==== EXCERPTED RECORDS ====
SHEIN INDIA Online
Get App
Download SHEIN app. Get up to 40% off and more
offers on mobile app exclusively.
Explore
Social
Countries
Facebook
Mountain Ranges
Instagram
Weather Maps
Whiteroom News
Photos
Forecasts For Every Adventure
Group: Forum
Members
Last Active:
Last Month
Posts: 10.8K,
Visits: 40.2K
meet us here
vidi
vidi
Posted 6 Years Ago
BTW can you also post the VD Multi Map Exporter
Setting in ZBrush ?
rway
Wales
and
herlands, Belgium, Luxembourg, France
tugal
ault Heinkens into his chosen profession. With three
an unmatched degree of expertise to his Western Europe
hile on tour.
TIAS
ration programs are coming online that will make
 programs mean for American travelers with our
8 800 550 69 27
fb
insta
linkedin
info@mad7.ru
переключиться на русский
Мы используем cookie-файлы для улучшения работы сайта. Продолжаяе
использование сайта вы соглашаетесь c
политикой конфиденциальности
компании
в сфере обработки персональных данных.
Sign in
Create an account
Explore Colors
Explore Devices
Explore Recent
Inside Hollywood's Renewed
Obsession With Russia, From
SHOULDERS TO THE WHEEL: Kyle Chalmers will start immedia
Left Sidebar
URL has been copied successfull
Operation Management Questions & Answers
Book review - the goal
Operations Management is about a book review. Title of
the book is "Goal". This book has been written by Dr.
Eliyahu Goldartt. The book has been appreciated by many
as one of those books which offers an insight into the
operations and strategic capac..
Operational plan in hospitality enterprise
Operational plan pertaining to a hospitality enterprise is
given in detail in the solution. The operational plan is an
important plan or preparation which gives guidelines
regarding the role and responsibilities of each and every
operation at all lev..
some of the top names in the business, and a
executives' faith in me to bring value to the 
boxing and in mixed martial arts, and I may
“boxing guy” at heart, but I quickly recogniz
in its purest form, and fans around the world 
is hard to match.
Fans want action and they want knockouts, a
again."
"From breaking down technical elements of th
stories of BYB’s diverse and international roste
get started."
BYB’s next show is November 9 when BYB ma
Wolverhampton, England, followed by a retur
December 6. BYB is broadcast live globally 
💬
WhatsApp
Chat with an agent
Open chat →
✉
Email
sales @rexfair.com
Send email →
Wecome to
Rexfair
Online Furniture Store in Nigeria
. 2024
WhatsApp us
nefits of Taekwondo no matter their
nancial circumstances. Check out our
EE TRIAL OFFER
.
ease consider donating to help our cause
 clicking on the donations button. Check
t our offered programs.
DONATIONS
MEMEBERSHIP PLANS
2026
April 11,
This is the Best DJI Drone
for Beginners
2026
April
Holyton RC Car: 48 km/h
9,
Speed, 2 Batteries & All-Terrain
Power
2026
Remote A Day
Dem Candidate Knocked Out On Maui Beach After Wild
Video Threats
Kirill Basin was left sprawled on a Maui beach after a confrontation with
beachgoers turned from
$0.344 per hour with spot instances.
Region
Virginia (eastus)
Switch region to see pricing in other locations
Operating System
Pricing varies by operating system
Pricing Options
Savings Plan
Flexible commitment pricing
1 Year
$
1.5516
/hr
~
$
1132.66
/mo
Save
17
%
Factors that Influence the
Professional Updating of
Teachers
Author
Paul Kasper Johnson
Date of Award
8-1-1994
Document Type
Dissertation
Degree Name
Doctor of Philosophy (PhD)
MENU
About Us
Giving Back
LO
====
Find every line in the rows above that contains the string "SHEIN", and copy each of those lines.

SHEIN INDIA Online
Download SHEIN app. Get up to 40% off and more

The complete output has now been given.